Einteiler. Ebony trauert um Jay.

Lacrimae

Vernichtende Dunkelheit umhüllte sie. Sanfte Sonnenstrahlen beschienen den Raum, doch davon nahm sie keine Notiz. Einsam und unglücklich saß Ebony auf der roten Couch und lauschte der Stille. Ihr Blick war starr auf den Boden gerichtet, sie betrachtete die schwarz-roten Punkte, die sich ständig wiederholten, bis sie schließlich vor ihren Augen verschwammen und eine Flut von Tränen Zeugen ihrer Verzweiflung wurden.

Ihre Gedanken schweiften zu der Person, die für ihren angeschlagenen Zustand verantwortlich war und neben der tiefen Trauer stiegen nun Gefühle von unbändiger Wund in ihr auf. Es war ihr vollkommen bewusst, dass sie sich in der Vergangenheit unzählige Male nicht richtig verhalten hatte und dieser Ausdruck war maßlos untertrieben.

Aber er hatte ihr Gewissen, das sie für so lange Zeit abgestellt hatte, wach gerüttelt und Gefühle wie Reue und Besserungswünsche in ihr hervorgerufen. Er hatte sie mir seiner Liebe überschüttet und zum ersten Mal in ihrem Leben war sie wirklich glücklich gewesen.

Und dann war sie aufgetaucht. Amber. Und alles was Ebony und Jay mühsam aufgebaut hattten, hatte sie einfach zerstört. Oder hatte Jay von Anfang an nur ein übles Spiel mit ihr getrieben? Ambers Gelächter hallte in ihren Ohren wider und ein neuer Tränenfluss überkam sie, während sie schmerzvoll daran zurückdachte, dass sich die Geschichte ein weiteres Mal wiederholt hatte. Vor Jahren hatte Amber Bray bekommen. Doch das war ihr anscheinend nicht genug. Wieder einmal hatte sie ihr das geraubt, was ihr am meisten bedeutete. Amber hatte gewonnen. So wie sie immer gewann.

Die Frage war, wie sie nun damit umgehen sollte? Ihr größter Schwachpunkt war getroffen worden. Oder war es der einzige? Im Grunde spielte es keine Rolle.

Ein dumpfes Türklopfen unterbrach ihre Gedanken. Sie erschrak. Was, wenn Jay draußen stand? Sie schluckte den Kloß in ihrem Hals hinunter und versuchte, es ihrer Stimme nicht anmerken zu lassen, dass sie geweint hatte. „Wer ist da?", fragte sie, und ihre Stimme klang kalt und abweisend, so wie sie es immer tat.

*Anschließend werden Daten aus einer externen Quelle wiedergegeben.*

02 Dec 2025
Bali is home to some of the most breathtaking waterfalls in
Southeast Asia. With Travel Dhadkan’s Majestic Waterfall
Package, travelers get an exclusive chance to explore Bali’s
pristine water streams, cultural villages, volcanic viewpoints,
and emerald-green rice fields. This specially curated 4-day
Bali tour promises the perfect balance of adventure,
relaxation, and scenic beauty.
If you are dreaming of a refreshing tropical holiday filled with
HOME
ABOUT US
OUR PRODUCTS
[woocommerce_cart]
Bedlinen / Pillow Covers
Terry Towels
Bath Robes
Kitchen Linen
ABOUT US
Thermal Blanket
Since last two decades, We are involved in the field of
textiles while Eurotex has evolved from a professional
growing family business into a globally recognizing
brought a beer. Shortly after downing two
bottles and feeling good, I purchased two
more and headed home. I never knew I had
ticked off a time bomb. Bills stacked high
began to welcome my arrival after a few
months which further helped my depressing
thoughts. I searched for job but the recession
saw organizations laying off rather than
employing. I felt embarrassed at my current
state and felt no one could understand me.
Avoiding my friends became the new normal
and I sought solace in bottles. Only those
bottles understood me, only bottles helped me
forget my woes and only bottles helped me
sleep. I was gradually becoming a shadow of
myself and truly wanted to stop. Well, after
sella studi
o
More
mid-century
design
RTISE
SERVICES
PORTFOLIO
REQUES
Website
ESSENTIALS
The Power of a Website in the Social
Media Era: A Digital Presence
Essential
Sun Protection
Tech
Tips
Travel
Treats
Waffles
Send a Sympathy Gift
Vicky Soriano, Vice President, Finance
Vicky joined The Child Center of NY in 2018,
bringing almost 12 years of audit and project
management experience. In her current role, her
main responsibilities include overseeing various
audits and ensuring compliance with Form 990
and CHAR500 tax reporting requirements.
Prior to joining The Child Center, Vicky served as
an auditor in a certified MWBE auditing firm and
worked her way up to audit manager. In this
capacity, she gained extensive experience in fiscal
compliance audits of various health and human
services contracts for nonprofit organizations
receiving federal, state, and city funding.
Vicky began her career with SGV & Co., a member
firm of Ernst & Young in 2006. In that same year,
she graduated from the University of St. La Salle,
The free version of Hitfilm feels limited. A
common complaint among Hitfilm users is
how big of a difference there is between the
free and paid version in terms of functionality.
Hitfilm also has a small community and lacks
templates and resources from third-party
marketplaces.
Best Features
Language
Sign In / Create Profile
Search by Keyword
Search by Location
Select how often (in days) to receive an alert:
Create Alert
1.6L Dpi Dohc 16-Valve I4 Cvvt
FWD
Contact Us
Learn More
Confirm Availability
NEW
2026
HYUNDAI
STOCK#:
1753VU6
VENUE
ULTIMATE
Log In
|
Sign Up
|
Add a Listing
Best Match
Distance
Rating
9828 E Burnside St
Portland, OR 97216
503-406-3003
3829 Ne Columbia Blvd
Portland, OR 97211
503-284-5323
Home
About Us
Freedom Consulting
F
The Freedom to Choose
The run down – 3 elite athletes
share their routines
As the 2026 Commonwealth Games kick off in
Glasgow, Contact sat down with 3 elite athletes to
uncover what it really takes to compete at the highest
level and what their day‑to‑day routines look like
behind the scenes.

„Ich bin's nur.", antwortete eine ihr wohlbekannte Stimme und sie stieß erleichtert die Luft aus, die sie, ohne es selbst zu bemerken, angehalten hatte. „Die Tür ist offen, komm herein," forderte sie ihre Besucherin auf, ohne aufzustehen. Dies tat sie erst, als sie das verquollene Gesicht ihrer eintretenden Schwester sah. „Welche Ironie," bemerkte sie sarkastisch. „Du siehst genauso aus, wie ich mich fühle."

Ihre Schwester versuchte sich die Tränen aus ihren Augen wegzublinzeln, was ihr jedoch nicht gelang. „Könntest du für einen Moment den Streit und Hass einfach vergessen und... meine Schwester sein?" Mit der eben formulierten Bitte hatte Ebony niemals gerechnet und als sie in ihrem Kopf die Worte nochmals wiederholte stiegen auch ihr wieder die Tränen in die Augen.

„Komm her, Sivi," flüsterte sie und die beiden weinenden Mädchen fielen sich in die Arme, ein Gefühl, das sie beide lang vermisst hatten, wie sie insgeheim zugeben mussten. Während dieser Szene stand die dritte Schwester etwas abseits von diesem Raum. Und trocknete ihre eigenen Tränen.